In an overflow situation, the excess will be directed to the main basin then the new basin and stored until the treatment facility is ready to process it, Muse said. 

“The way it’s designed to work is if we get excess flows, we’re going to store those flows in the 6.5 million gallons of those excess flows in our primary equalization basin,” he said. “And then, when that one starts to overflow or fill, we’re going to start moving those flows over (to the new basin) for an additional 7.5 to 8 million gallons in capacity.”

Muse said the basin will provide three things: additional capacity to the plant (it will be 42 million total gallons once finished), allowing the plant to operate more as it was designed and better protecting the environment. 

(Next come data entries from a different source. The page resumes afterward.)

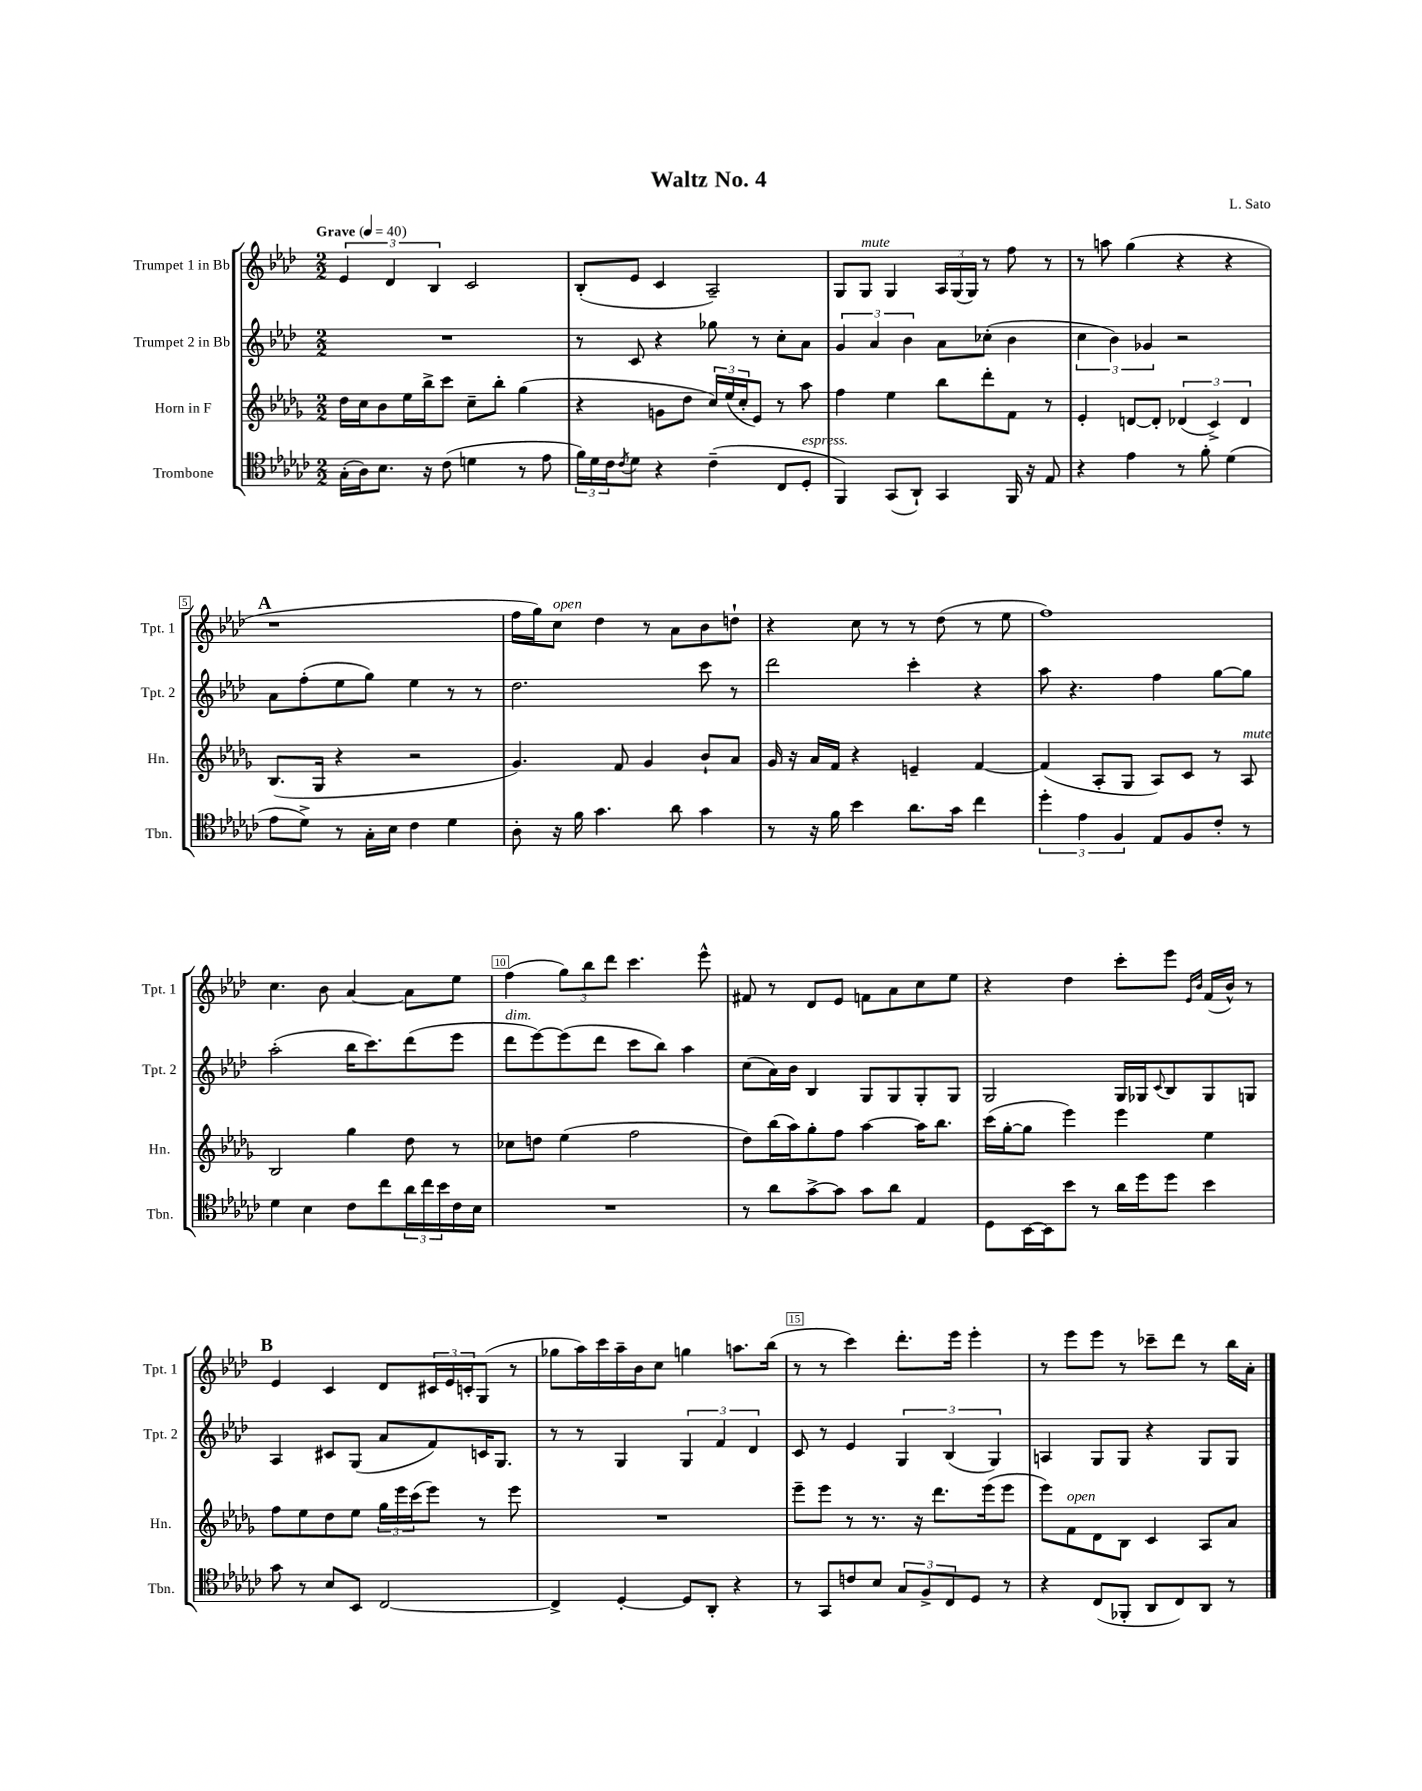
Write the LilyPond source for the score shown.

\header { title = "Waltz No. 4" composer = "L. Sato" }
<<
\new StaffGroup <<
\new Staff = "s0" \with { instrumentName = "Trumpet 1 in Bb" shortInstrumentName = "Tpt. 1" } {
    \clef treble \key aes \major \numericTimeSignature \time 2/2 \tempo "Grave" 4 = 40
    \tuplet 3/2 { ees'4 des'4 bes4 } c'2 |
    bes8-.( ees'8 c'4 aes2--) |
    g8 g8^\markup { \italic "mute" } g4 \tuplet 3/2 { aes16 g16( g16) } r8 f''8 r8 |
    r8 a''8 g''4( r4 r4 |
    \mark \markup { \bold "A" } r1 |
    f''16 g''16) c''8^\markup { \italic "open" } des''4 r8 aes'8 bes'8 d''8-! |
    r4 c''8 r8 r8 des''8( r8 ees''8 |
    f''1) |
    c''4. bes'8 aes'4~ aes'8 ees''8 |
    f''4( \tuplet 3/2 { g''8) bes''8 des'''8 } c'''4. ees'''8-^ |
    fis'8 r8 des'8 ees'8 f'8 aes'8 c''8 ees''8 |
    r4 des''4 c'''8-. ees'''8 \grace { ees'16 bes'16 } f'16( bes'16-^) r8 |
    \mark \markup { \bold "B" } ees'4 c'4 des'8 \tuplet 3/2 { cis'16 ees'16 c'16-. } g8( r8 |
    ges''8 aes''16) c'''16 aes''16-- bes'16 c''8 g''4 a''8. bes''16( |
    r8 r8 c'''4) des'''8.-. ees'''16 ees'''4-. |
    r8 ees'''8 ees'''8 r8 ces'''8-- des'''8 r8 bes''16 aes'16-. \bar "|." |
}
\new Staff = "s1" \with { instrumentName = "Trumpet 2 in Bb" shortInstrumentName = "Tpt. 2" } {
    \clef treble \key aes \major \numericTimeSignature \time 2/2
    R1 |
    r8 c'8 r4 ges''8 r8 c''8-. aes'8 |
    \tuplet 3/2 { g'4 aes'4 bes'4 } aes'8 ces''8-.( bes'4 |
    \tuplet 3/2 { c''4 bes'4) ges'4 } r2 |
    \mark \markup { \bold "A" } aes'8 f''8-.( ees''8 g''8) ees''4 r8 r8 |
    des''2. c'''8 r8 |
    des'''2 c'''4-. r4 |
    aes''8 r4. f''4 g''8~ g''8 |
    aes''2-.( bes''16 c'''8.) des'''8( ees'''8 |
    des'''8^\markup { \italic "dim." } ees'''8~) ees'''8( des'''8 c'''8 bes''8) aes''4 |
    c''8( aes'16) bes'16 bes4 g8 g8 g8-. g8 |
    g2 g16 ges16 \appoggiatura { c'8 } bes8 ges8 g8 |
    \mark \markup { \bold "B" } aes4 cis'8 g8( aes'8 f'8) c'16 g8. |
    r8 r8 g4 \tuplet 3/2 { g4 f'4 des'4 } |
    c'8 r8 ees'4 \tuplet 3/2 { g4 bes4( g4) } |
    a4 g8 g8 r4 g8 g8 \bar "|." |
}
\new Staff = "s2" \with { instrumentName = "Horn in F" shortInstrumentName = "Hn." } {
    \clef treble \key des \major \numericTimeSignature \time 2/2
    des''16 c''16 bes'8 ees''16 bes''16-> c'''8 c''8-- bes''8-. ges''4( |
    r4 g'8 des''8 \tuplet 3/2 { c''16) ees''16( c''16-. } ees'8) r8 aes''8 |
    f''4 ees''4 bes''8 des'''8-. f'8 r8 |
    ees'4-. d'8~ d'8-. \tuplet 3/2 { des'4( c'4->) des'4 } |
    \mark \markup { \bold "A" } bes8.( ges16 r4 r2 |
    ges'4.) f'8 ges'4 bes'8-! aes'8 |
    ges'16 r16 aes'16 f'16 r4 e'4-- f'4~ |
    f'4( aes8-. ges8 aes8) c'8 r8 aes8^\markup { \italic "mute" } |
    bes2 ges''4 des''8 r8 |
    ces''8 d''8 ees''4( f''2 |
    des''8) bes''16( aes''16) ges''8-. f''8 aes''4~ aes''16 bes''8. |
    c'''16( ges''16~-. ges''8 ees'''4) ees'''4 ees''4 |
    \mark \markup { \bold "B" } f''8 ees''8 des''8 ees''8 \tuplet 3/2 { ges''16 ees'''16 c'''16( } ees'''8) r8 ees'''8 |
    R1 |
    ees'''8-- ees'''8 r8 r8. r16 des'''8. ees'''16( ees'''8 |
    ees'''8) f'8^\markup { \italic "open" } des'8 bes8 c'4 aes8 aes'8 \bar "|." |
}
\new Staff = "s3" \with { instrumentName = "Trombone" shortInstrumentName = "Tbn." } {
    \clef tenor \key ges \major \numericTimeSignature \time 2/2
    ges16-.( aes16) bes8. r16 ces'8( d'4 r8 ees'8 |
    \tuplet 3/2 { f'16) des'16 ces'16 } \acciaccatura { ces'8 } des'8 r4 ces'4--( ces8 des8-.^\markup { \italic "espress." } |
    f,4) ges,8( aes,8-!) ges,4 f,16 r16 ees8 |
    r4 ees'4 r8 f'8-. des'4( |
    \mark \markup { \bold "A" } ees'8 des'8->) r8 ges16-. bes16 ces'4 des'4 |
    aes8-. r16 f'16 ges'4. aes'8 ges'4 |
    r8 r16 f'16 bes'4 aes'8. ges'16 ces''4 |
    \tuplet 3/2 { des''4-. ees'4 f4 } ees8 f8 ces'8-. r8 |
    des'4 bes4 ces'8 ces''8 \tuplet 3/2 { aes'16 ces''16 bes'16 } ces'16 bes16 |
    R1 |
    r8 aes'8 ges'8~-> ges'8 ges'8 aes'8 ees4 |
    des8 bes,16~ bes,16 bes'8 r8 aes'16 des''16 des''8 bes'4 |
    \mark \markup { \bold "B" } ges'8 r8 bes8 bes,8 ces2~ |
    ces4-> des4~-. des8 aes,8-. r4 |
    r8 ges,8 c'8 bes8 \tuplet 3/2 { ges8 f8-> ces8 } des8 r8 |
    r4 ces8( fes,8-. aes,8 ces8) aes,8 r8 \bar "|." |
}
>>
>>
\layout { \context { \Score \override BarNumber.break-visibility = ##(#f #t #t) barNumberVisibility = #(every-nth-bar-number-visible 5) \override BarNumber.stencil = #(make-stencil-boxer 0.1 0.3 ly:text-interface::print) } }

A year after the heavy rains, the city experienced a 7.5 million gallon sewage spill in December 2019 and was fined $122,000 by Georgia’s Environmental Protection Division. The EPD consent order, published April 27, outlined 12 measures for the City of Valdosta to establish and follow, in addition to the $122,000 fine.

The December 2019 spill, caused when an outside contractor failed to reconnect a sensor in the treatment plant, was the largest in recent years in Valdosta and resulted in a tense January public forum between local and North Florida officials and residents. 

The new basin is an exciting one, Valdosta Mayor Scott James Matheson said, that will protect both residents and the environment during overflows and spills

“We’re delivering on a promise — yet another promise — and it’s an extra 7.5 million gallons of protection,” the mayor said. “It’s another layer so we can keep our promise to you and to revitalize our waterways and make them enjoyable for all of us.”

If the additional basin had existed during the heavy rains of December 2018, Barber said the city could’ve handled the overflow better.

“If this would’ve been here then, I think we would’ve had a whole different story,” he said.